I play the following game: "I roll 2 dices, I win if the sum of the 2 dices is 5, I lose if the sum is 7, otherwise I roll them again" What is my probability of winning?
It can be easily shown the probability is 0.4.
However, I thought, such game is an example of a Markov chain and I also tried to solve it as such. Hence I defined 3 states: Win, Loss, Continue, the following transition matrix $T$:
$$
\begin{matrix}
1 & 0 & 4/36 \\
0 & 1 & 6/36 \\
0 & 0 & 26/36 \\
\end{matrix}
$$
and the following intial vector $X_{0}$:
$$
\begin{matrix}
0 \\
0 \\
1 \\
\end{matrix}
$$
I see that when n increase, $T^n.X_{0}$ converges as I expected to
$$
\begin{matrix}
0.4 \\
0.6 \\
0 \\
\end{matrix}
$$
However, when I tried to get the long-term stable states by looking at the eigenvalues, eigenvectors I did not find what I was looking for, i.e. I was expecting eigen value of 1 and eigen vector (0.4, 0.6, 0)
Can someone tell me whether or not this is a Markov Chain example. If it is, why I cannot find the long term solution by looking at the eigen values and vectors ?

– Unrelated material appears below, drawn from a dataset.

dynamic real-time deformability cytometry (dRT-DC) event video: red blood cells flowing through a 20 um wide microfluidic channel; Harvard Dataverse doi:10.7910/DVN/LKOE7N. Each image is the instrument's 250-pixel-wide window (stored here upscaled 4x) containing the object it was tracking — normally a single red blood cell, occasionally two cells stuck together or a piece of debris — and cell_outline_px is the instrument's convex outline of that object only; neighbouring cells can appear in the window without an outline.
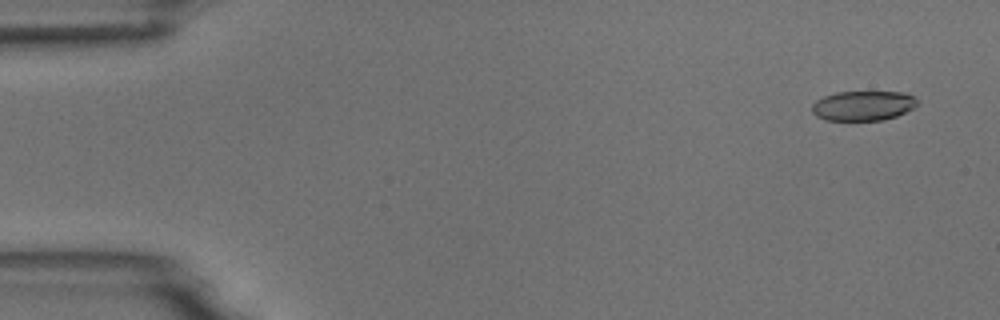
{"species": "common noctule bat (a hibernating species)", "species_latin": "Nyctalus noctula", "temperature_condition": "room temperature", "stored_images_in_passage": 5, "camera_frame_rate_fps": 3000, "um_per_image_px": 0.085, "animal": {"sex": "male", "body_mass_g": 18.8}, "frame": {"image": 1, "passage_image": 1, "time_ms": 0.0, "image_size_px": [1000, 320], "cell_outline_px": [[920, 104], [896, 116], [884, 120], [824, 120], [816, 116], [812, 112], [812, 104], [816, 100], [824, 96], [836, 92], [904, 92], [912, 96]], "centroid_in_image_um": [73.34, 8.98], "position_along_channel_um": 11.7, "area_um2": 18.26}}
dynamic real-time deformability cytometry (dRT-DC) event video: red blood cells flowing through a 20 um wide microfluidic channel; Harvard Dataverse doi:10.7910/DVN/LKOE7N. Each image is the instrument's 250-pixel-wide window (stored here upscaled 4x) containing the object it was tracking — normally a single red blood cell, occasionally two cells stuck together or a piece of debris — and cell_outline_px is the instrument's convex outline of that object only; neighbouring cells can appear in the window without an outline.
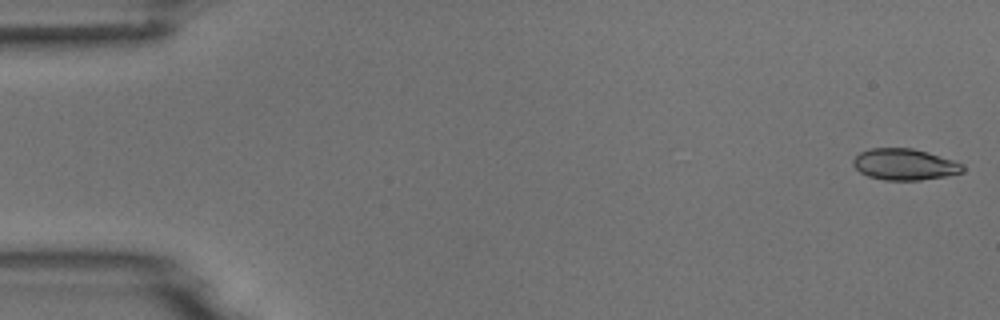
{"species": "common noctule bat (a hibernating species)", "species_latin": "Nyctalus noctula", "temperature_condition": "room temperature", "stored_images_in_passage": 4, "camera_frame_rate_fps": 3000, "um_per_image_px": 0.085, "animal": {"sex": "male", "body_mass_g": 18.8}, "frame": {"image": 1, "passage_image": 1, "time_ms": 0.0, "image_size_px": [1000, 320], "cell_outline_px": [[964, 172], [944, 176], [920, 180], [884, 180], [868, 176], [860, 172], [852, 164], [852, 160], [860, 152], [872, 148], [912, 148], [928, 152], [964, 164]], "centroid_in_image_um": [76.88, 13.97], "position_along_channel_um": 8.1, "area_um2": 19.94}}
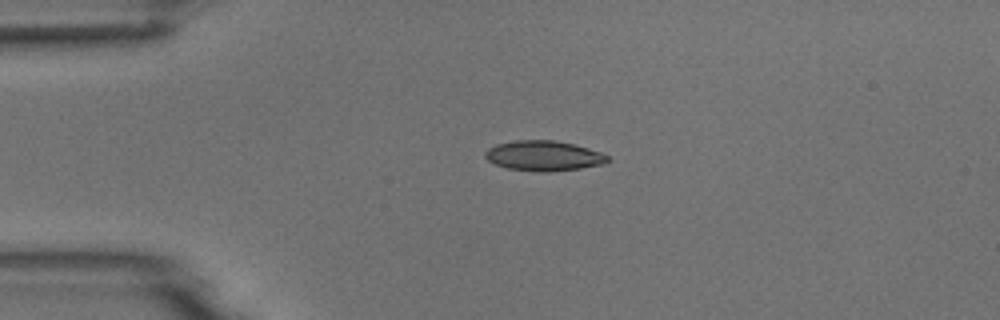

Thank you in advance for your help
Best Answer
For there to be a unique stationary distribution, the Markov chain must be both irreducible and aperiodic. It fails the first requirement because of the two absorbing states: it’s not possible to get to any other state from them, let alone to every other state.
In terms of eigenvectors of the transition matrix, you should have found that the eigenspace of $1$ is two-dimensional, so even if you consider only eigenvectors with entries in $[0,1]$ that sum to $1$, there’s an infinite number of them.
You can, however, analyze it using standard techniques for absorbing Markov chains. For this process, the fundamental matrix $N$ is just the scalar $1/(1-26/36)=18/5$, and the absorption probabilities are $\frac{18}5\left(\frac19,\frac16\right)=\left(\frac25,\frac35\right)$, which agrees with your direct computation.